Devant autant d'exemples de réussite sociale Timide a envie de dire merci à la vie - tout nain qu'il est - et d'adresser un discret pied de nez à tous ces forts en gueule, bon sang!

"Poussez! Poussez fort!" ne cesse de me répéter mon psy et je pousse chaque semaine, allongé sur son sofa en fixant l'horizon incertain de mes orteils recroquevillés.
J'ai même l'impression d'avoir grandi et je devrais me ménager car à trop pousser je vais finir boute-en-train ou même extraverti et ça me fait peur.
Je suis comme cet oiseau qui piaille sous ma fenêtre dès l'aurore et s'envole au moindre souffle d'air, et comme lui je sais qu'un jour viendra où j'irai me cacher pour mourir.
 
Publié aux Impromptus Littéraires

samedi 5 mars 2011

La percussion pour les Nuls

Si vous aviez un marteau, qu'en feriez vous? Vous cogneriez le jour ou la nuit en y mettant tout votre coeur?
Cessez de cogner bêtement, de frapper, de tapoter, de pianoter car la Percussion ne s'improvise pas.
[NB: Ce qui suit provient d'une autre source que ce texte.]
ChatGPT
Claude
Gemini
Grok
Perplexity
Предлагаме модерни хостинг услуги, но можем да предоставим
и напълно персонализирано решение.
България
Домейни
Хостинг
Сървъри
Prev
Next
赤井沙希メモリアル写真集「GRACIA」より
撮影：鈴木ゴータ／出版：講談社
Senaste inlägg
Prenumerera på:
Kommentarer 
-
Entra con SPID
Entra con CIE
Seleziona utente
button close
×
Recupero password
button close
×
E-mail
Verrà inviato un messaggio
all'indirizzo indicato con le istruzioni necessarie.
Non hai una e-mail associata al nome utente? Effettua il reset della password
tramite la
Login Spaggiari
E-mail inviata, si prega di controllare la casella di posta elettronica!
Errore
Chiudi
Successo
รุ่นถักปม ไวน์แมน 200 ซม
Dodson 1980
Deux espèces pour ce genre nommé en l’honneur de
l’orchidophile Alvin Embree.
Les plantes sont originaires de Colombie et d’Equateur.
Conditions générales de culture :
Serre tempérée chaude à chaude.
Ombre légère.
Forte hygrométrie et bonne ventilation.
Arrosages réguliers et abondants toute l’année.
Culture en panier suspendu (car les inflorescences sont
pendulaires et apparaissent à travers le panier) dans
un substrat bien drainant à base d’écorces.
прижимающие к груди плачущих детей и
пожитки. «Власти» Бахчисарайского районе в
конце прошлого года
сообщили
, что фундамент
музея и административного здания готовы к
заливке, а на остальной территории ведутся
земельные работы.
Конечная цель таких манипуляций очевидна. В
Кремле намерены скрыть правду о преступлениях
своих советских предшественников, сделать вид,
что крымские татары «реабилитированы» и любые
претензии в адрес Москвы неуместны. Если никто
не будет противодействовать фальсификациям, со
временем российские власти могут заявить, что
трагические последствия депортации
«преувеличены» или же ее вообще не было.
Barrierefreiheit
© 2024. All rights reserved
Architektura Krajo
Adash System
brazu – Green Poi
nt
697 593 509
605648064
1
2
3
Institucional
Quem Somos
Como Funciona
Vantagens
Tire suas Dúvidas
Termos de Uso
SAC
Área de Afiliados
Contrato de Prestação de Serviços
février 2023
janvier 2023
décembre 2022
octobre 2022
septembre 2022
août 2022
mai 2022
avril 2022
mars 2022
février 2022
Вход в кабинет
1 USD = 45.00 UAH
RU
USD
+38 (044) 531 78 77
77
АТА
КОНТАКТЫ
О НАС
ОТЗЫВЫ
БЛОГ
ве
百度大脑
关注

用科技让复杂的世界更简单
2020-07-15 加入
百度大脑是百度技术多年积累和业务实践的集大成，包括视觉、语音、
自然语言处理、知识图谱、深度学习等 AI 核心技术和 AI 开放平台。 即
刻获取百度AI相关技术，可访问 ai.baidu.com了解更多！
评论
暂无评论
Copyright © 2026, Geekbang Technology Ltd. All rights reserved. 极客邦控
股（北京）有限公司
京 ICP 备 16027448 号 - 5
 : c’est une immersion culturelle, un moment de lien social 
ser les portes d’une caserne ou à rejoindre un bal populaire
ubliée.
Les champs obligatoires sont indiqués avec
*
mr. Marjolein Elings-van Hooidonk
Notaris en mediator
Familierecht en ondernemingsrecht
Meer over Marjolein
Extraits de La percussion pour les Nuls par le professeur Triolet


Maracas:  Quenouilles que l'on secoue comme des idiophones pour en extraire les graines. Tenues à l'envers, elles portent le nom de sacaram.

Triangle: Originaire des Bermudes où il fut conçu par Pythagore, c'est le plus petit idiophone de l'orchestre et cependant la terreur des potaches.
Il est également l'inventeur de la corde tendue ou hypoténuse qui fait partie des cordophones et non pas des percussions.

Claves: Grosses clavettes utilisées pour jouer la clave et tenues fermement en main contrairement aux chevillettes qui choient ou qui cherront. (Voir Chaperon Rouge)

Vibraphone: xylophone dont le xyloto est remplacé par un vibrato. On dit d'ailleurs que dès 1930 Lionel Hampton vibra tôt.

Cymbales: Eléments de la batterie de cuisine encore appelés couvercles, elles permettent de jouer comme une casserole.
Elle porte le nom charmant de charleston lorsqu'elle est agitée par une pédale.

Tam-tam: Son produit par l'écho d'un vieux gong qui fait Tam.
Le vieux gong qui fait Pouet produit également des Pouet-pouet appelés claque-son.

Mailloche: Dès 1930, celle de Lionel Hampton vibra tôt. (Voir vibraphone)
Utilisée pour battre le rythme et accessoirement les jaunes d'oeuf, d'où l'expression "Passe-moi la mailloche"

Xylophone: vibraphone dont le vibrato est remplacé par un xyloto.
Très populaire dans les bals où il porte le nom de balafon ou baladonf.

Congas: De la famille des fûts elles se reproduisent dans les caves et vont du supertumbas au quinto en passant par le fameux ricardo qu'on sert toujours bien frais.

Timbale: Chaudron à déconfiture utilisé par Beethoven dans le deuxième mouvement de sa neuvième symphonie et aujourd'hui très recherché pour son cuivre.
Proche de la cymbale par le nom et aussi par la pédale qui lui tire la peau.